> [Supplied records]:
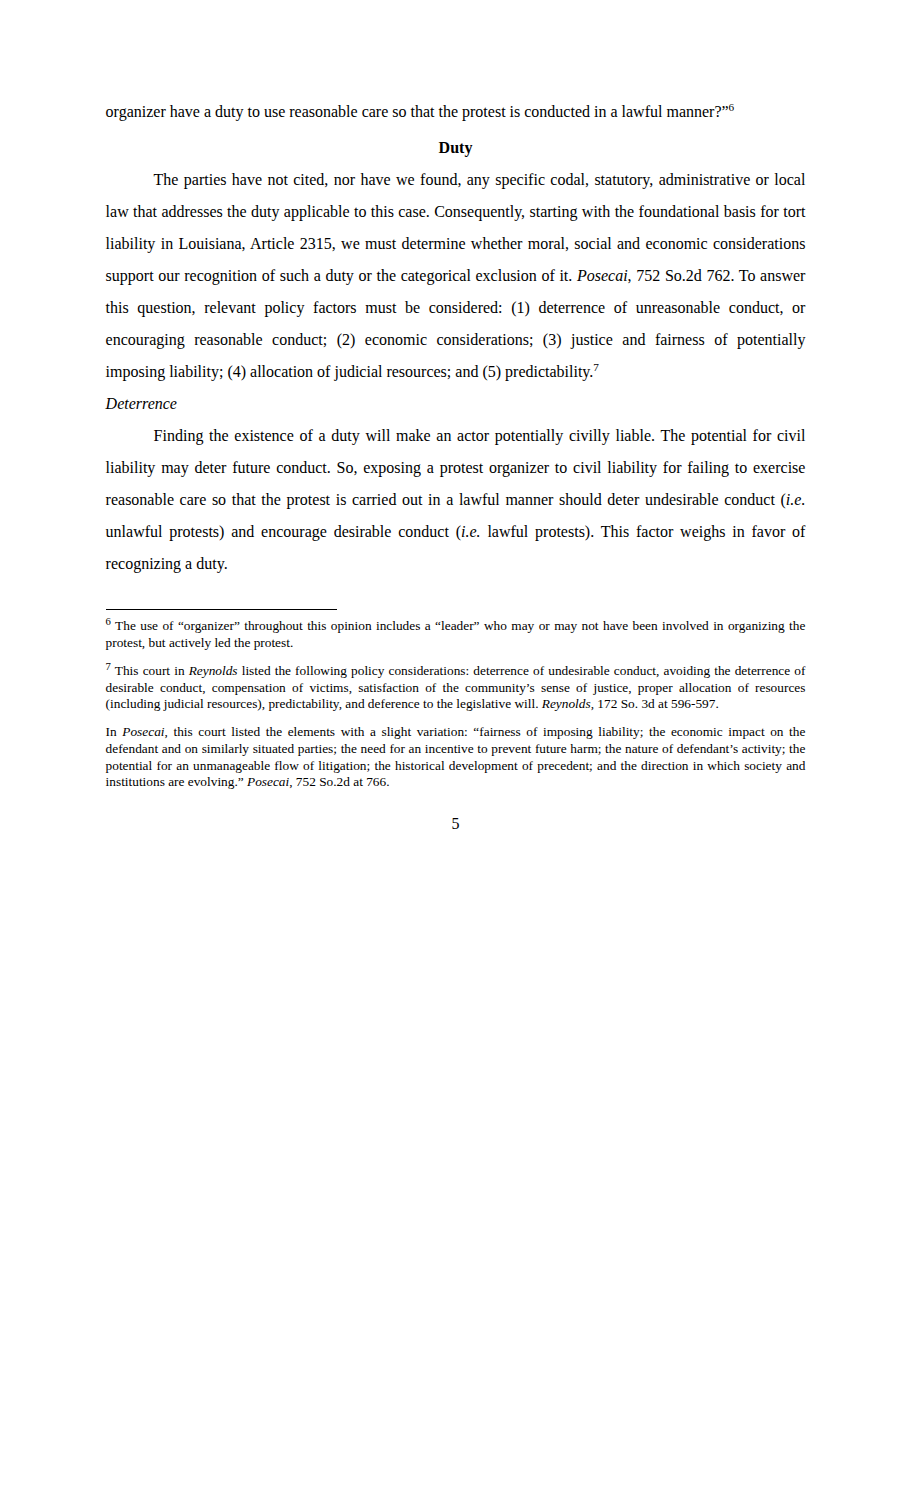organizer have a duty to use reasonable care so that the protest is conducted in a lawful manner?”6
Duty
The parties have not cited, nor have we found, any specific codal, statutory, administrative or local law that addresses the duty applicable to this case. Consequently, starting with the foundational basis for tort liability in Louisiana, Article 2315, we must determine whether moral, social and economic considerations support our recognition of such a duty or the categorical exclusion of it. Posecai, 752 So.2d 762. To answer this question, relevant policy factors must be considered: (1) deterrence of unreasonable conduct, or encouraging reasonable conduct; (2) economic considerations; (3) justice and fairness of potentially imposing liability; (4) allocation of judicial resources; and (5) predictability.7
Deterrence
Finding the existence of a duty will make an actor potentially civilly liable. The potential for civil liability may deter future conduct. So, exposing a protest organizer to civil liability for failing to exercise reasonable care so that the protest is carried out in a lawful manner should deter undesirable conduct (i.e. unlawful protests) and encourage desirable conduct (i.e. lawful protests). This factor weighs in favor of recognizing a duty.
6 The use of “organizer” throughout this opinion includes a “leader” who may or may not have been involved in organizing the protest, but actively led the protest.
7 This court in Reynolds listed the following policy considerations: deterrence of undesirable conduct, avoiding the deterrence of desirable conduct, compensation of victims, satisfaction of the community’s sense of justice, proper allocation of resources (including judicial resources), predictability, and deference to the legislative will. Reynolds, 172 So. 3d at 596-597.
In Posecai, this court listed the elements with a slight variation: “fairness of imposing liability; the economic impact on the defendant and on similarly situated parties; the need for an incentive to prevent future harm; the nature of defendant’s activity; the potential for an unmanageable flow of litigation; the historical development of precedent; and the direction in which society and institutions are evolving.” Posecai, 752 So.2d at 766.
5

> [Instructions to follow]: Please go through the data and copy each line containing the word "listed".

> [Answer box]:
7 This court in Reynolds listed the following policy considerations: deterrence of undesirable conduct, avoiding the deterrence of desirable conduct, compensation of victims, satisfaction of the community’s sense of justice, proper allocation of resources (including judicial resources), predictability, and deference to the legislative will. Reynolds, 172 So. 3d at 596-597.
In Posecai, this court listed the elements with a slight variation: “fairness of imposing liability; the economic impact on the defendant and on similarly situated parties; the need for an incentive to prevent future harm; the nature of defendant’s activity; the potential for an unmanageable flow of litigation; the historical development of precedent; and the direction in which society and institutions are evolving.” Posecai, 752 So.2d at 766.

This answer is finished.